# New Grips for CZ 75 B



## Lawnman380 (Feb 8, 2007)

Just got these in, http://dnmars.43i.net/?content=Items for SALE , did them they are nice $25 a set...


----------



## Baldy (Jun 21, 2006)

They sure to make the whole package come together. I for one like wood stocks on my guns as I think it gives them more character. They add beauty also. If a gun looks good and feels good for me I can most of the time shoot it good. You have one very good combination there Lawnman. Good luck.


----------



## Lawnman380 (Feb 8, 2007)

Baldy said:


> They sure to make the whole package come together. I for one like wood stocks on my guns as I think it gives them more character. They add beauty also. If a gun looks good and feels good for me I can most of the time shoot it good. You have one very good combination there Lawnman. Good luck.

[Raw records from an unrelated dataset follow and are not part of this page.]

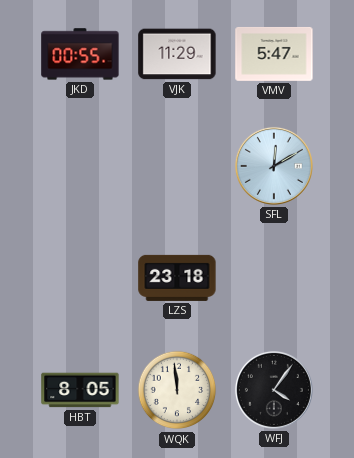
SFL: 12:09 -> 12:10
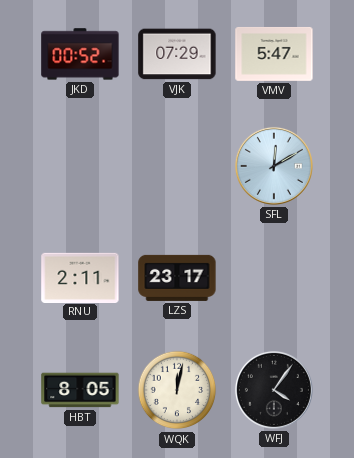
JKD: 00:55 -> 00:52
VJK: 11:29 -> 07:29
RNU: none -> 2:11
LZS: 23:18 -> 23:17
WQK: 11:59 -> 12:02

Baldy , they are nice , the guy is in Budapest that made them , you should have heard my wife she called me and said what the hell did you order from Budapest:smt082


----------



## Baldy (Jun 21, 2006)

*I understand...*



Lawnman380 said:


> Baldy , they are nice , the guy is in Budapest that made them , you should have heard my wife she called me and said what the hell did you order from Budapest:smt082


:mrgreen: ROTFLMAO!!!:smt023 How well I know what you mean.:smt023


----------



## Revolver (Aug 26, 2006)

Those are very nice grips. I particularly like the checkered set.


----------



## nepaguy (Mar 23, 2007)

*grips*

Dennis makes great grips. Not just for the CZ.

http://dnmars.43i.net/


----------



## Lawnman380 (Feb 8, 2007)

nepaguy said:


> Dennis makes great grips. Not just for the CZ.
> 
> http://dnmars.43i.net/


 Yea !!! I'm ordering some for my S&W. Thanks Frank


----------